Excerpt to read
::::
BookmarkSubscribeRSS Feed
☑ This topic is solved. Need further help from the community? Please sign in and ask a new question.
DerekD_WF
Obsidian | Level 7

I am trying to code a PROC SURVEYSELECT to create a stratified random sample that is reproduceable (same sample any time it is ran). I have the seed= option set but I think I am still missing something else required as I do not get the same results each time I run my script. I have my code below and am wondering do I need to use some variables in the CONTROL statement to sort my data to ensure the same selections within the strata each time?

 

I haven't done much previously with this PROC in the past other than some simple random sampling where the seed= option was enough to keep the sample the same.
::::
Supplied entries
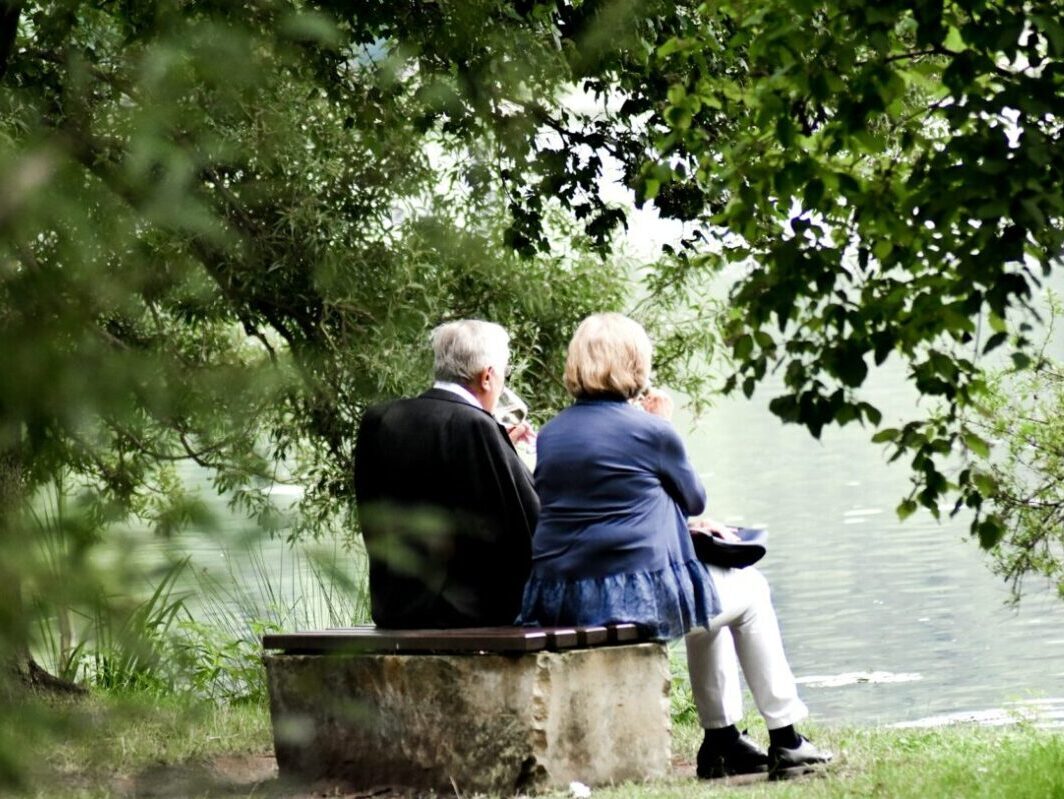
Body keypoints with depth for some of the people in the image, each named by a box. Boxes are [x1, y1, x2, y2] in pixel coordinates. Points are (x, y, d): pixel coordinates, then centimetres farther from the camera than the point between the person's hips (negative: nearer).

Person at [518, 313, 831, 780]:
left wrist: (681, 526, 27)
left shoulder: (549, 435, 11)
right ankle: (784, 740, 22)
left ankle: (722, 740, 34)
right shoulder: (650, 431, -8)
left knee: (710, 593, 33)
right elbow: (694, 499, 9)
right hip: (637, 596, -7)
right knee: (750, 591, 21)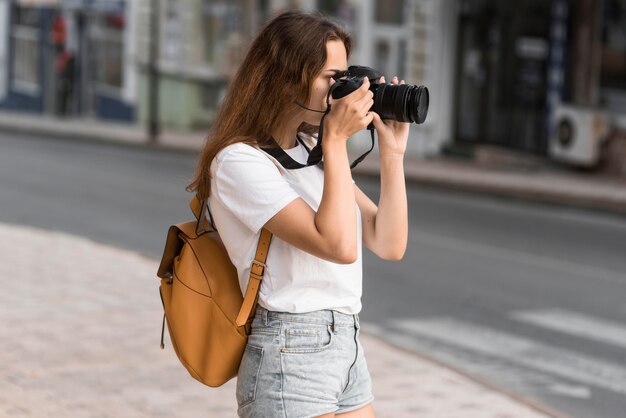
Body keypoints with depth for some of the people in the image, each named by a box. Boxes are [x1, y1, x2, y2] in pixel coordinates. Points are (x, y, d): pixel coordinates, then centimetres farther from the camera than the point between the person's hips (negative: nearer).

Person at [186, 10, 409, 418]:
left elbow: (389, 244, 7)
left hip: (349, 350, 8)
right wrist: (337, 140, -16)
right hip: (291, 358, -8)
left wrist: (392, 152, 0)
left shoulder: (314, 151, 12)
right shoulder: (239, 161, -12)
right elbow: (338, 246, -22)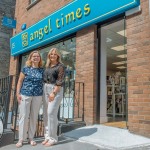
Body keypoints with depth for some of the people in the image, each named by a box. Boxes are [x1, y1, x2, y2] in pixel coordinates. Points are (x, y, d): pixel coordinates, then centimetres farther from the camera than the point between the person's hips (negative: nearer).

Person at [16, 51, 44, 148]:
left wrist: (44, 94, 3)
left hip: (38, 96, 2)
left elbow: (44, 82, 10)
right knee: (23, 116, 1)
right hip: (25, 95, -1)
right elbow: (20, 81, 4)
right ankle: (21, 139, 12)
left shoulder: (42, 70, 7)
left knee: (34, 117, 7)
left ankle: (31, 138, 20)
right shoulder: (25, 69, 3)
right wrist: (18, 93, -4)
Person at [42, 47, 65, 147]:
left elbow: (60, 81, -13)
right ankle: (48, 136, 15)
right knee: (46, 113, 6)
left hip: (56, 90, -7)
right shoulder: (47, 66, 17)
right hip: (46, 89, 7)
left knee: (51, 113, -12)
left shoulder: (60, 66, -4)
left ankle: (53, 138, -2)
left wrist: (54, 92, -20)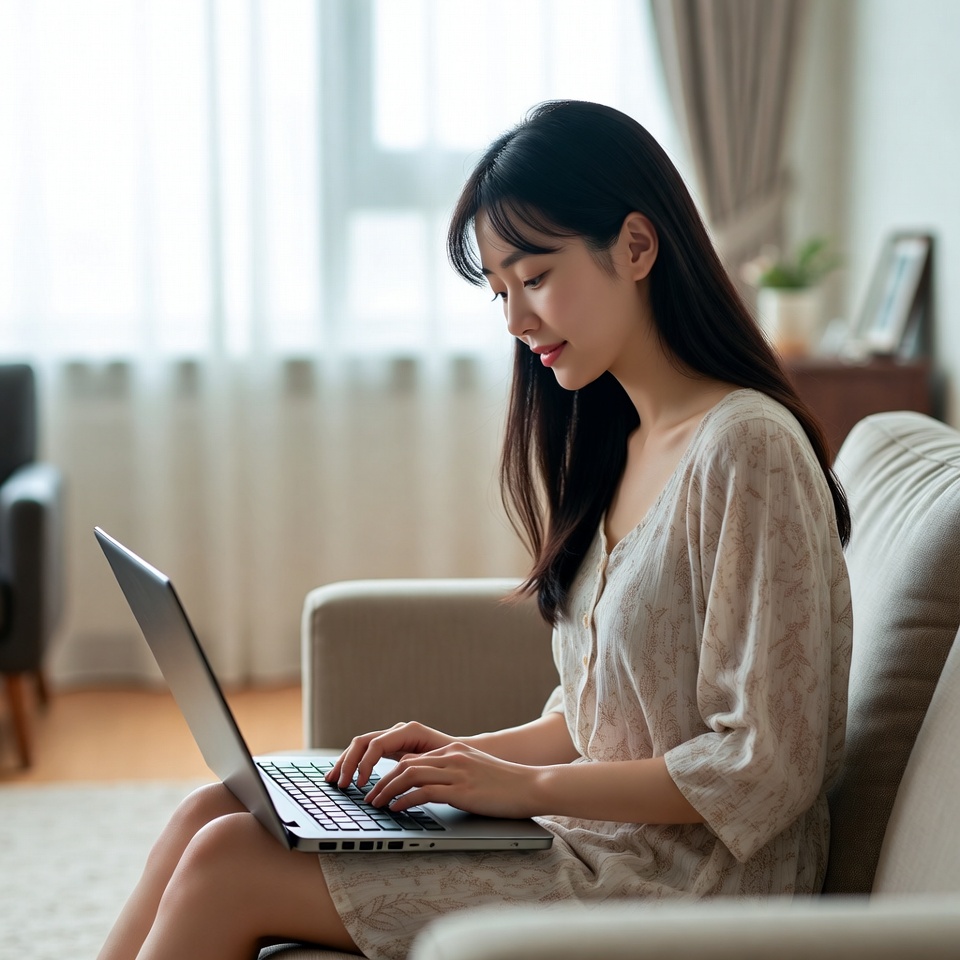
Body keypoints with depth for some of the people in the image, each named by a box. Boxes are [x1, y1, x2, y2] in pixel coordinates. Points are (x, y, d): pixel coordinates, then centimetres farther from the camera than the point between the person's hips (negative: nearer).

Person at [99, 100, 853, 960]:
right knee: (215, 813, -2)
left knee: (229, 864, -14)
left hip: (676, 881, -8)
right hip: (596, 831, 8)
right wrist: (478, 752, 1)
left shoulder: (747, 447, -17)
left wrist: (528, 784, -16)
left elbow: (760, 774, -19)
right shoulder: (622, 445, 13)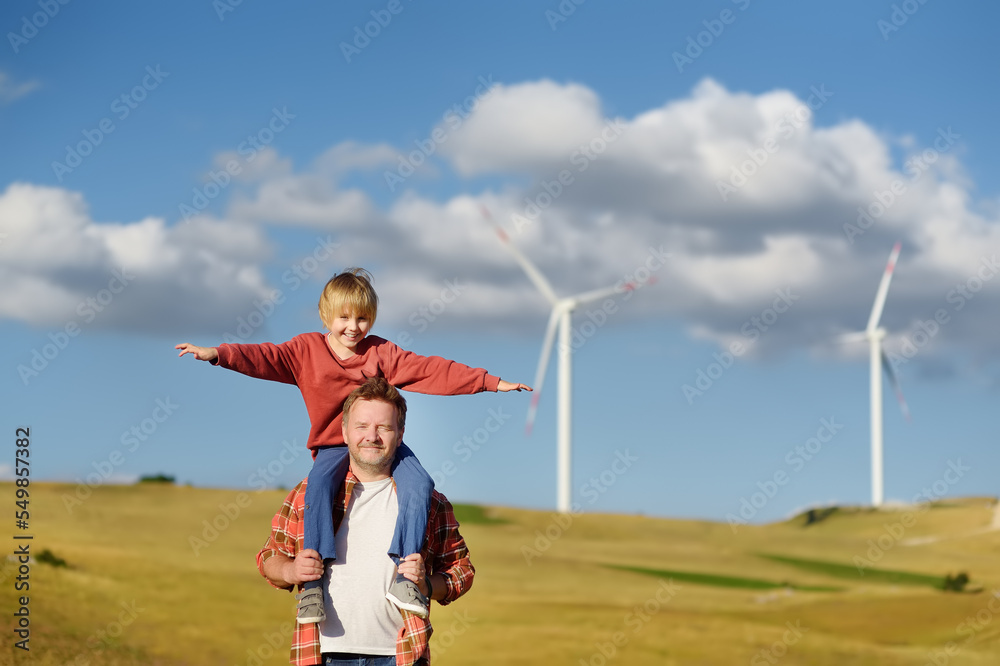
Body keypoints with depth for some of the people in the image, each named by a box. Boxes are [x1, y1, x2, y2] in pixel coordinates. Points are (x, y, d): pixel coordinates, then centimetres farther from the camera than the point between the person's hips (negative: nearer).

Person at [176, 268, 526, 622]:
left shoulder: (382, 353, 2)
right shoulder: (307, 349, 2)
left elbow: (432, 370, -1)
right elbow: (264, 358, -8)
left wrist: (490, 382, -7)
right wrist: (217, 353, -25)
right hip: (332, 446, -1)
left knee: (419, 485, -25)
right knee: (318, 486, -33)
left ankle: (403, 576, -25)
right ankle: (312, 581, -36)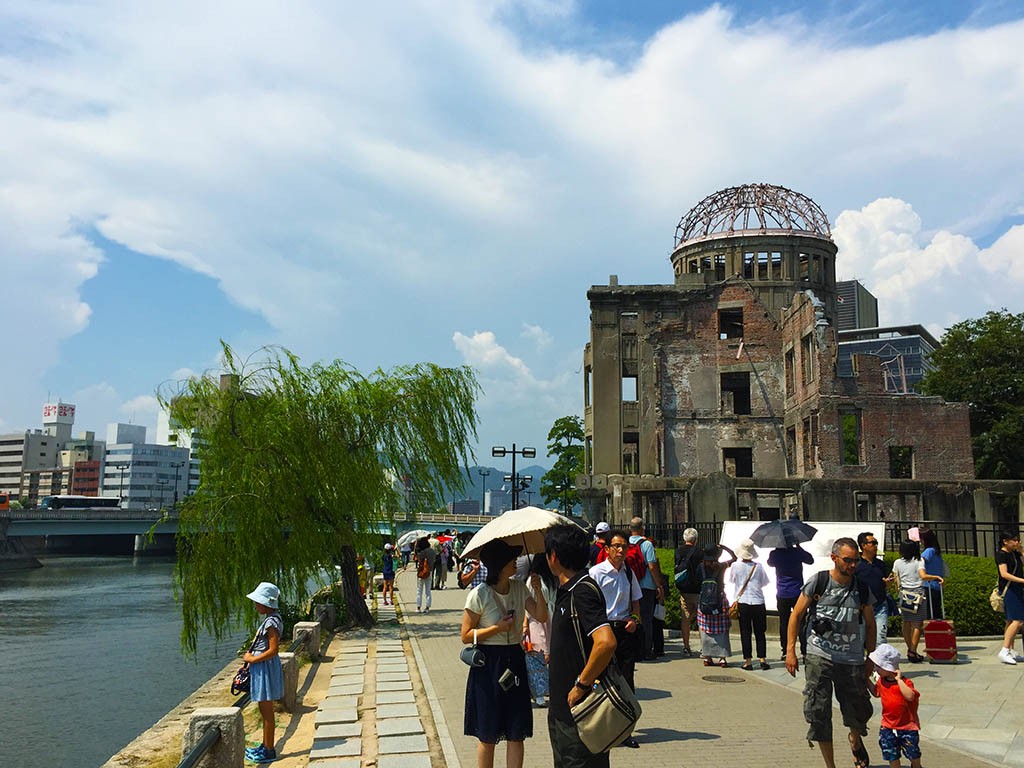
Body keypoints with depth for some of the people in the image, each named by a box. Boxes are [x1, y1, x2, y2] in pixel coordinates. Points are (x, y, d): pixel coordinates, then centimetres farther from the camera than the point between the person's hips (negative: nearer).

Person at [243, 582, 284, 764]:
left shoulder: (271, 622, -21)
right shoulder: (271, 619, 10)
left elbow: (273, 650, -26)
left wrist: (253, 659, -17)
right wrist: (251, 654, 9)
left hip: (265, 667, -10)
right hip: (262, 668, 10)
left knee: (266, 711, 0)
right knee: (264, 710, 19)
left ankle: (269, 751, 10)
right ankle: (265, 745, 30)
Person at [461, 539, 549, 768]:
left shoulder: (519, 587, 2)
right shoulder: (479, 595, -13)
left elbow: (541, 617, -5)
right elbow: (466, 636, -9)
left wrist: (538, 590, -17)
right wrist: (497, 628, -18)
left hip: (514, 660, 5)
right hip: (488, 663, -5)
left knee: (516, 734, 6)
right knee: (488, 736, 6)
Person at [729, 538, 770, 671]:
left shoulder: (735, 567, -7)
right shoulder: (758, 567, -6)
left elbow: (732, 580, 10)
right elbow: (764, 583, 7)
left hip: (742, 603, -1)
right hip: (758, 602, 1)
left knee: (745, 633, 5)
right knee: (760, 632, 10)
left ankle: (748, 661, 5)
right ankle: (762, 659, 9)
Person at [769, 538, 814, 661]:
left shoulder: (775, 554, -6)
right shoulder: (797, 552, -7)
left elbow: (770, 563, 17)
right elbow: (810, 560, 12)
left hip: (782, 595, 1)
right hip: (797, 593, -1)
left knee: (784, 623, 6)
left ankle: (785, 652, 7)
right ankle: (804, 652, 3)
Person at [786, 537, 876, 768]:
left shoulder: (862, 589, 2)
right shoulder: (818, 582, -5)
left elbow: (870, 625, 15)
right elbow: (797, 615, 1)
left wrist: (870, 658, 14)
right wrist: (790, 650, -3)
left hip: (852, 660, 2)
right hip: (819, 657, -2)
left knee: (859, 711, 7)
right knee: (818, 714, -2)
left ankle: (855, 740, 44)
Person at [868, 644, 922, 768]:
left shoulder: (904, 682, -20)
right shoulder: (881, 681, 0)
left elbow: (910, 696, -39)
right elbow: (876, 693, 19)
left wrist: (899, 680, -36)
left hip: (908, 726, -5)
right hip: (888, 726, 5)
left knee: (913, 753, 11)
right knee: (891, 755, 8)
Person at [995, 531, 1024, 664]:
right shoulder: (1001, 554, -10)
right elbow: (1004, 574, -19)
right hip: (1009, 590, -9)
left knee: (1011, 621, 10)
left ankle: (1010, 652, 14)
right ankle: (1004, 651, -14)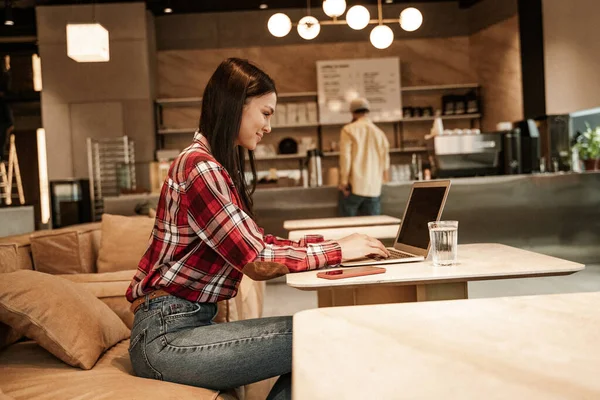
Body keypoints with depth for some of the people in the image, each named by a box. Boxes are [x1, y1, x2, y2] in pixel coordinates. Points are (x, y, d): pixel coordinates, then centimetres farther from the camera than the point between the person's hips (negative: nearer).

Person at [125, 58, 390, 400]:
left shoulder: (220, 167, 14)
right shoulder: (200, 167, -17)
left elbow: (256, 242, 12)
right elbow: (258, 262, -19)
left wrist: (325, 243, 2)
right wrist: (337, 251, -10)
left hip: (193, 320, 9)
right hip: (166, 336, -9)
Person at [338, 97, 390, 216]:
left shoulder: (349, 130, -3)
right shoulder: (380, 133, 9)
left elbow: (345, 156, -9)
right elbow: (385, 160, 13)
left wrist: (344, 181, -5)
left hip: (354, 186, -4)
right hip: (374, 188, 4)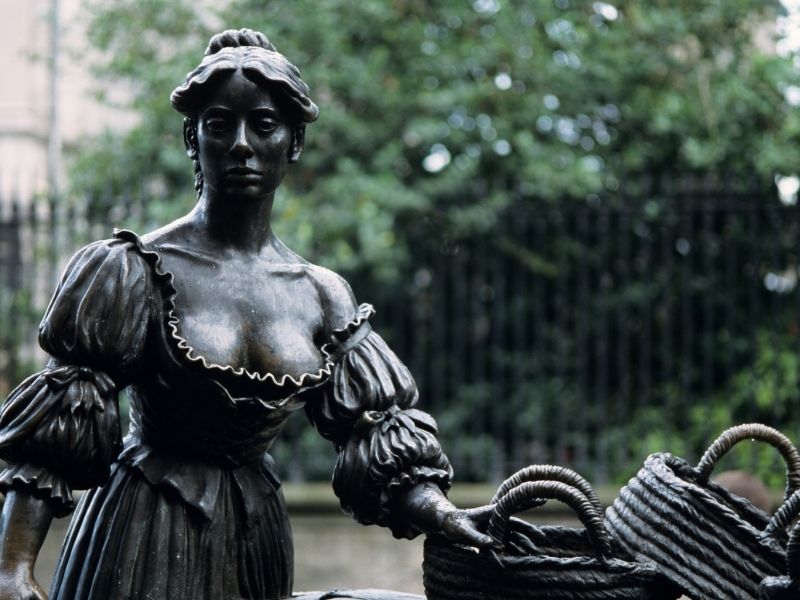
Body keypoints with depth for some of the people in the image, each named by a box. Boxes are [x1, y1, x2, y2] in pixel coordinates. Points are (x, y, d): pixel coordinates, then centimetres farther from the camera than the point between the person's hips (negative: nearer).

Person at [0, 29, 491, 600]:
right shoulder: (137, 271, -8)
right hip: (143, 538, -4)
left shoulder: (323, 297, 5)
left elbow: (379, 435, 6)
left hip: (257, 538, 4)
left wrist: (446, 516, -12)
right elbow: (51, 432, -13)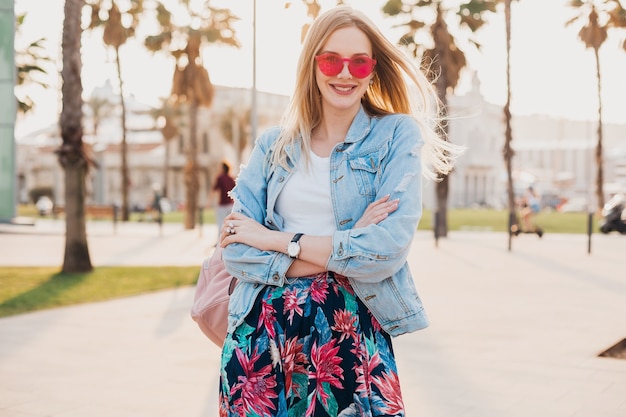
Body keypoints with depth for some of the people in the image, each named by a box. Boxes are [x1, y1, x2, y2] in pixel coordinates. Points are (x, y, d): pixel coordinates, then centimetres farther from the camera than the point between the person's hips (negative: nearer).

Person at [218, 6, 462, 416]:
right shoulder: (273, 144, 8)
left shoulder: (396, 136, -1)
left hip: (351, 333, -2)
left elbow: (389, 248, -15)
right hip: (262, 333, 3)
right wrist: (343, 251, -13)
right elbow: (236, 250, -2)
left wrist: (278, 239, -10)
::::
Task set
A: Answer these questions using the forum post about PROC SURVEYSELECT:
(i) Which option has the poster already set?
(ii) In which statement does the poster ask about using variables to sort the data?
(iii) What kind of sampling had the poster previously done with this procedure?
B: Summarize the forum post about PROC SURVEYSELECT in two sentences.

Responses to the tasks
A:
(i) The seed= option.
(ii) The CONTROL statement.
(iii) Simple random sampling.

B: The poster wants PROC SURVEYSELECT to draw a stratified random sample that stays the same every time, but gets different results on each run despite setting the seed= option. The poster asks whether variables in the CONTROL statement are needed to sort the data, noting that seed= had been enough for earlier simple random sampling.